Galileo Galilei’s Geometric and military compass
Galileo Galilei’s Geometric and military compass, gilded copper, Padua, 1606 (inv. bronzi 299)
Location: Rocchetta, 2nd floor, Room XXIX
The geometric compass was designed by Galileo Galilei in Padua in 1597 and built by Marcantonio Mazzoleni.
It is composed of two arms, on which numerous “lines” are engraved, converging at the opening pivot, which is equipped with a hole for a plumb line, by a quadrant marked with a variety of scales and by a “forked” clamp and a slider that allows for the leg in which it is threaded to be lengthened and for the compass to be positioned vertically.

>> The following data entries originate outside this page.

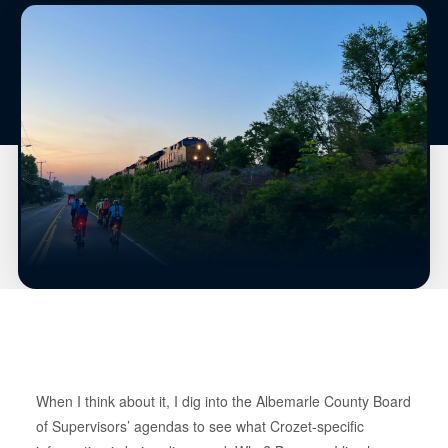
When I think about it, I dig into the Albemarle County Board
of Supervisors’ agendas to see what Crozet-specific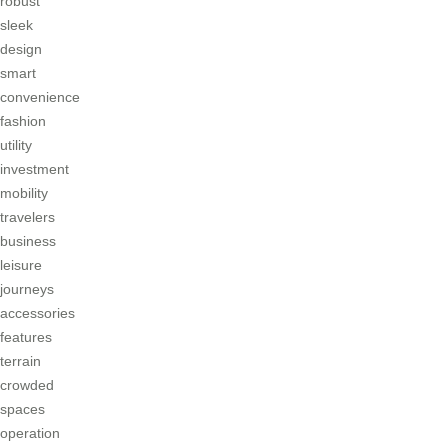
robust
sleek
design
smart
convenience
fashion
utility
investment
mobility
travelers
business
leisure
journeys
accessories
features
terrain
crowded
spaces
operation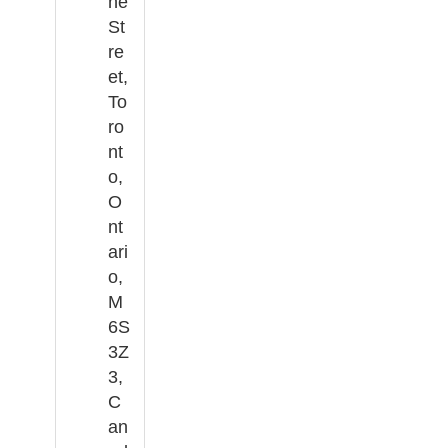
ne
St
re
et,
To
ro
nt
o,
O
nt
ari
o,
M
6S
3Z
3,
C
an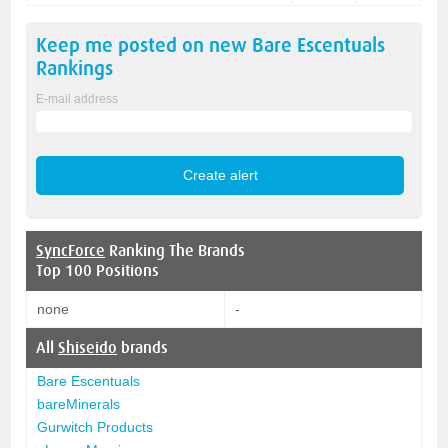
Keep me posted on new
Bare Escentuals
Rankings
E-mail address
SyncForce
Ranking The Brands
Top 100 Positions
none
-
All
Shiseido
brands
Bare Escentuals
bareMinerals
Gurwitch Products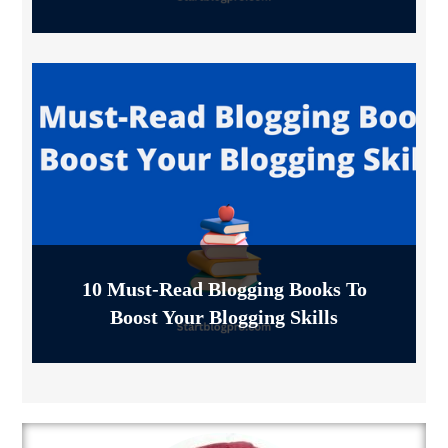
10 Must-Read Blogging Books To
Boost Your Blogging Skills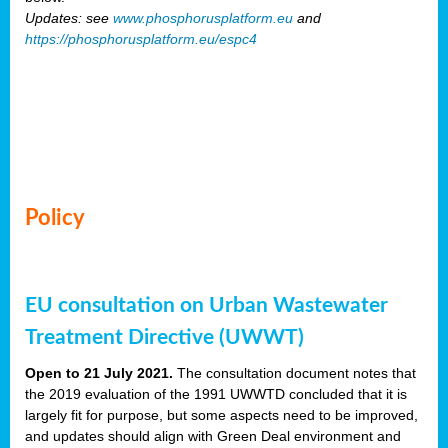
Updates: see
www.phosphorusplatform.eu
and
https://phosphorusplatform.eu/espc4
Policy
EU consultation on Urban Wastewater
Treatment Directive (UWWT)
Open to 21 July 2021.
The consultation document notes that
the 2019 evaluation of the 1991 UWWTD concluded that it is
largely fit for purpose, but some aspects need to be improved,
and updates should align with Green Deal environment and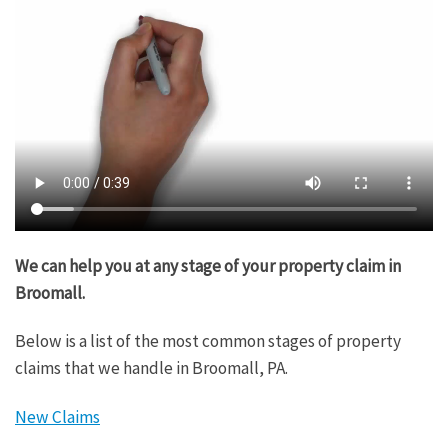
We can help you at any stage of your property claim in
Broomall.
Below is a list of the most common stages of property
claims that we handle in Broomall, PA.
New Claims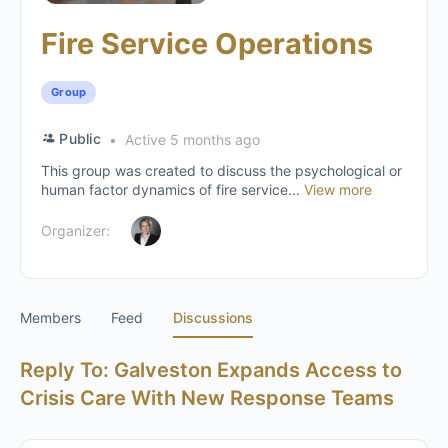
Fire Service Operations
Group
Public
Active 5 months ago
This group was created to discuss the psychological or
human factor dynamics of fire service...
View more
Organizer:
Members
Feed
Discussions
Reply To: Galveston Expands Access to
Crisis Care With New Response Teams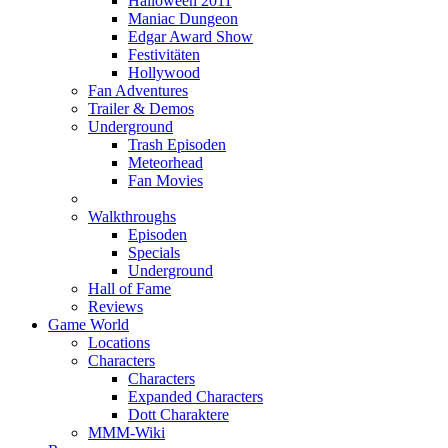
Halloween 2011
Maniac Dungeon
Edgar Award Show
Festivitäten
Hollywood
Fan Adventures
Trailer & Demos
Underground
Trash Episoden
Meteorhead
Fan Movies
Walkthroughs
Episoden
Specials
Underground
Hall of Fame
Reviews
Game World
Locations
Characters
Characters
Expanded Characters
Dott Charaktere
MMM-Wiki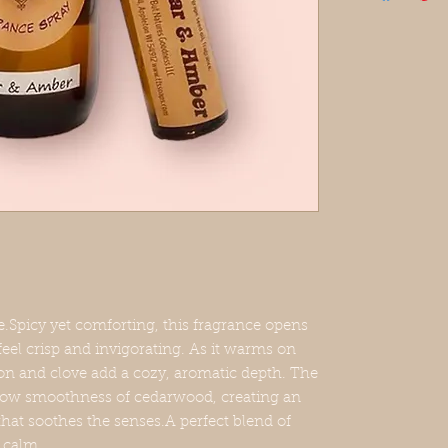
Spray Ingredie
distilled water
This listing is
or a 15ml roll
VEGAN, CRU
Each spray com
(please spot te
may stain whit
on animals!
This product 
picy yet comforting, this fragrance opens
the lower 48 s
feel crisp and invigorating. As it warms on
on and clove add a cozy, aromatic depth. The
ellow smoothness of cedarwood, creating an
that soothes the senses.A perfect blend of
 calm.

This instrument of calculation allowed its users to quickly make more than forty different types of complex geometric and arithmetic calculations and exploits the theory of proportions to solve various civil and military problems. It could be used for instance, as a gunner’s quadrant, to redraw a map to scale or to calculate exchange rates.

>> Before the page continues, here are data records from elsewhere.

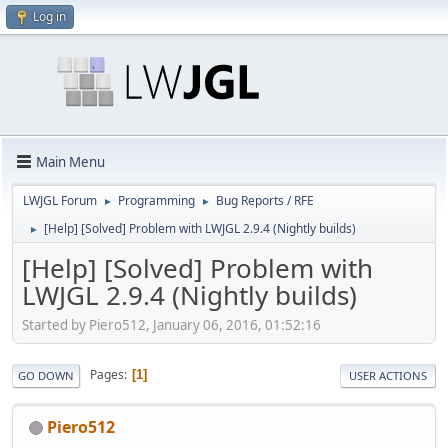
Log in
Main Menu
LWJGL Forum
Programming
Bug Reports / RFE
►
►
[Help] [Solved] Problem with LWJGL 2.9.4 (Nightly builds)
►
[Help] [Solved] Problem with
LWJGL 2.9.4 (Nightly builds)
Started by Piero512, January 06, 2016, 01:52:16
Pages
1
GO DOWN
USER ACTIONS
Piero512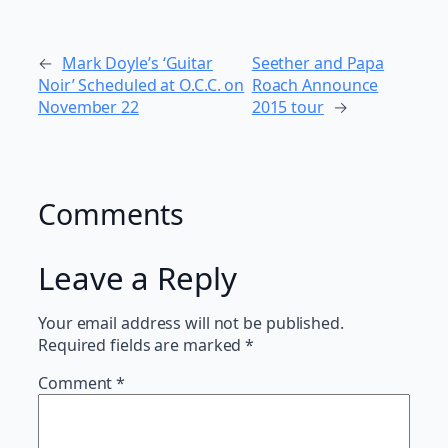
←
Mark Doyle’s ‘Guitar
Seether and Papa
Noir’ Scheduled at O.C.C. on
Roach Announce
November 22
2015 tour
→
Comments
Leave a Reply
Your email address will not be published.
Required fields are marked
*
Comment
*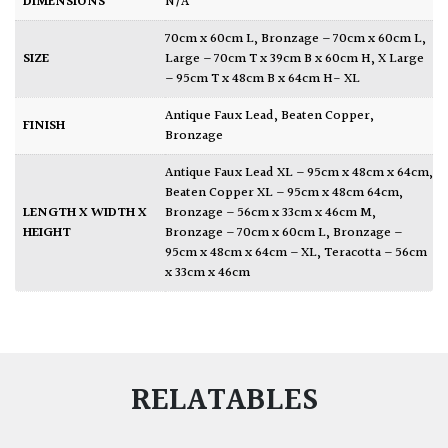
DIMENSIONS
N/A
70cm x 60cm L
,
Bronzage – 70cm x 60cm L
,
SIZE
Large – 70cm T x 39cm B x 60cm H
,
X Large
– 95cm T x 48cm B x 64cm H- XL
Antique Faux Lead
,
Beaten Copper
,
FINISH
Bronzage
Antique Faux Lead XL – 95cm x 48cm x 64cm
,
Beaten Copper XL – 95cm x 48cm 64cm
,
LENGTH X WIDTH X
Bronzage – 56cm x 33cm x 46cm M
,
HEIGHT
Bronzage – 70cm x 60cm L
,
Bronzage –
95cm x 48cm x 64cm – XL
,
Teracotta – 56cm
x 33cm x 46cm
RELATABLES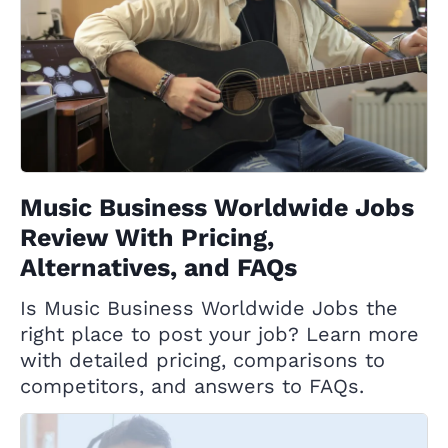
Music Business Worldwide Jobs
Review With Pricing,
Alternatives, and FAQs
Is Music Business Worldwide Jobs the
right place to post your job? Learn more
with detailed pricing, comparisons to
competitors, and answers to FAQs.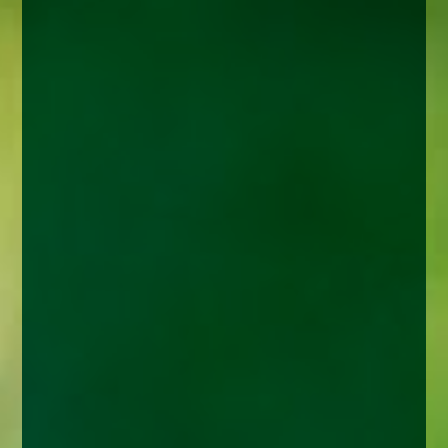
enquiries@church-house.co.uk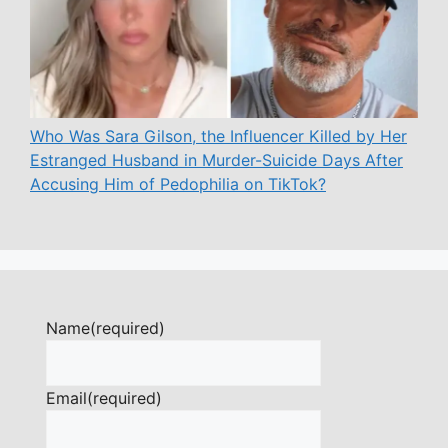
Who Was Sara Gilson, the Influencer Killed by Her
Estranged Husband in Murder-Suicide Days After
Accusing Him of Pedophilia on TikTok?
Name
(required)
Email
(required)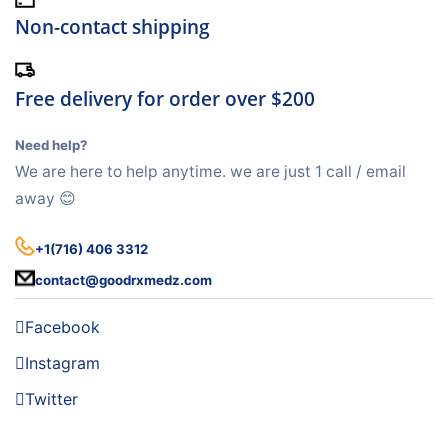
Non-contact shipping
Free delivery for order over $200
Need help?
We are here to help anytime. we are just 1 call / email
away 😊
+1(716) 406 3312
contact@goodrxmedz.com
Facebook
Instagram
Twitter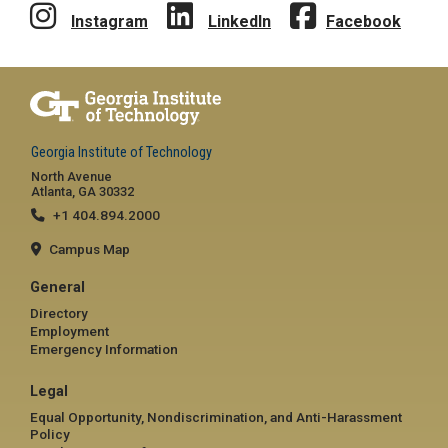
Instagram
LinkedIn
Facebook
Georgia Institute of Technology
North Avenue
Atlanta, GA 30332
+1 404.894.2000
Campus Map
General
Directory
Employment
Emergency Information
Legal
Equal Opportunity, Nondiscrimination, and Anti-Harassment
Policy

In 1606 Galileo published 60 copies of a treatise describing the uses of the instrument, The Uses of the Geometric and Military Compass, which were provided along with the compass itself.
Of the sixty original compasses only 5 examples are known to have survived. As well as the compass exhibited at the Sforza Castle’s Museo di Arti Applicate (Museum of Applied Arts), the others can be seen at the Museum of the History of Science in Florence, the Istituto Geografico Militare - also in Florence, the University of Pisa and in Cambridge, England.